Institute of Computational Biology, Helmholtz Munich, Munich, Germany.
Institute of Lung Health and Immunity and Comprehensive Pneumology Center with the CPC-M bioArchive; Helmholtz Zentrum Munich; member of the German Center for Lung Research (DZL), Munich, Germany.
Nat Med. 2024 Nov;30(11):3369-3380. doi: 10.1038/s41591-024-03214-0. Epub 2024 Sep 12.
With progressive digitalization of healthcare systems worldwide, large-scale collection of electronic health records (EHRs) has become commonplace. However, an extensible framework for comprehensive exploratory analysis that accounts for data heterogeneity is missing. Here we introduce ehrapy, a modular open-source Python framework designed for exploratory analysis of heterogeneous epidemiology and EHR data. ehrapy incorporates a series of analytical steps, from data extraction and quality control to the generation of low-dimensional representations. Complemented by rich statistical modules, ehrapy facilitates associating patients with disease states, differential comparison between patient clusters, survival analysis, trajectory inference, causal inference and more. Leveraging ontologies, ehrapy further enables data sharing and training EHR deep learning models, paving the way for foundational models in biomedical research. We demonstrate ehrapy's features in six distinct examples. We applied ehrapy to stratify patients affected by unspecified pneumonia into finer-grained phenotypes. Furthermore, we reveal biomarkers for significant differences in survival among these groups. Additionally, we quantify medication-class effects of pneumonia medications on length of stay. We further leveraged ehrapy to analyze cardiovascular risks across different data modalities. We reconstructed disease state trajectories in patients with severe acute respiratory syndrome coronavirus 2 (SARS-CoV-2) based on imaging data. Finally, we conducted a case study to demonstrate how ehrapy can detect and mitigate biases in EHR data. ehrapy, thus, provides a framework that we envision will standardize analysis pipelines on EHR data and serve as a cornerstone for the community.

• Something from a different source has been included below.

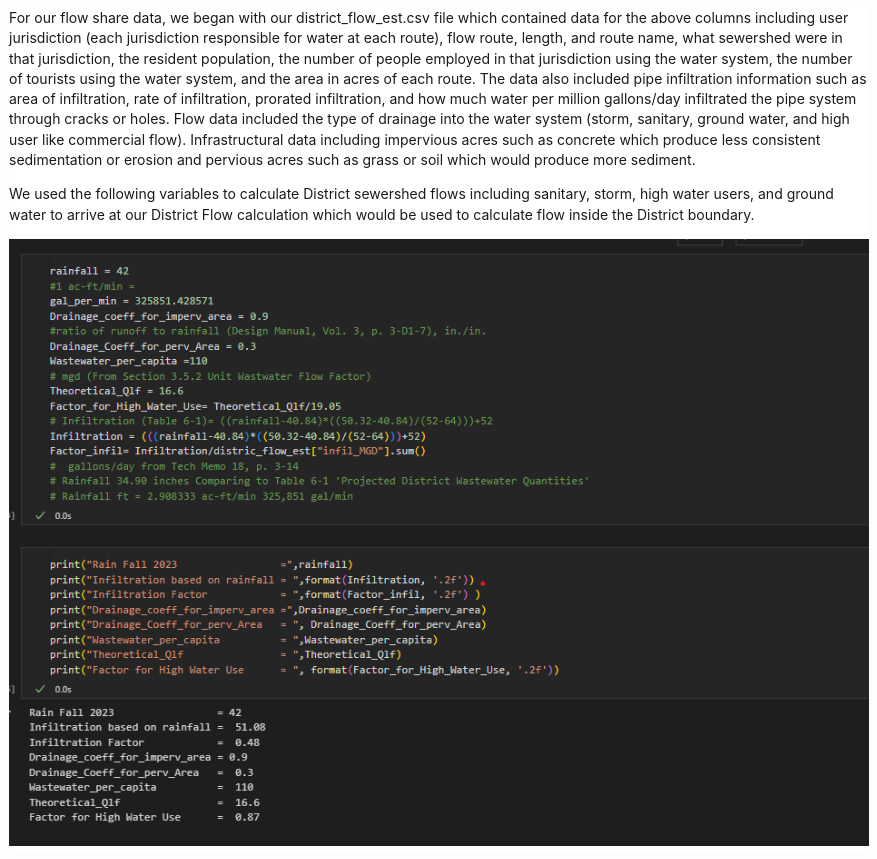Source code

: For our flow share data, we began with our district_flow_est.csv file which contained data for the above columns including user jurisdiction (each jurisdiction responsible for water at each route), flow route, length, and route name, what sewershed were in that jurisdiction, the resident population, the number of people employed in that jurisdiction using the water system, the number of tourists using the water system, and the area in acres of each route. The data also included pipe infiltration information such as area of infiltration, rate of infiltration, prorated infiltration, and how much water per million gallons/day infiltrated the pipe system through cracks or holes. Flow data included the type of drainage into the water system (storm, sanitary, ground water, and high user like commercial flow). Infrastructural data including impervious acres such as concrete which produce less consistent sedimentation or erosion and pervious acres such as grass or soil which would produce more sediment.

We used the following variables to calculate District sewershed flows including sanitary, storm, high water users, and ground water to arrive at our District Flow calculation which would be used to calculate flow inside the District boundary.

![FS_inputs](/4_output_and_visualization/images/image-19.png)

随着全球医疗系统的数字化进程不断推进,大规模收集电子健康记录(EHR)已变得司空见惯。然而,目前缺乏一种可扩展的框架来进行全面的探索性分析,以考虑到数据的异质性。在这里,我们介绍 ehrapy,这是一个模块化的开源 Python 框架,专为异质流行病学和 EHR 数据的探索性分析而设计。ehrapy 包含一系列分析步骤,从数据提取和质量控制到低维表示的生成。通过丰富的统计模块进行补充,ehrapy 有助于将患者与疾病状态相关联,对患者群体进行差异比较,进行生存分析、轨迹推断、因果推断等。利用本体论,ehrapy 进一步实现了数据共享和训练 EHR 深度学习模型,为生物医学研究中的基础模型铺平了道路。我们在六个不同的示例中展示了 ehrapy 的功能。我们应用 ehrapy 将受未指明肺炎影响的患者细分为更精细的表型。此外,我们揭示了这些群体之间生存差异的生物标志物。此外,我们量化了肺炎药物对住院时间的药物类别效应。我们进一步利用 ehrapy 来分析不同数据模式下的心血管风险。我们根据成像数据重建了严重急性呼吸综合征冠状病毒 2(SARS-CoV-2)患者的疾病状态轨迹。最后,我们进行了一项案例研究,以展示 ehrapy 如何检测和减轻 EHR 数据中的偏差。因此,ehrapy 提供了一个框架,我们设想该框架将标准化 EHR 数据的分析管道,并成为社区的基石。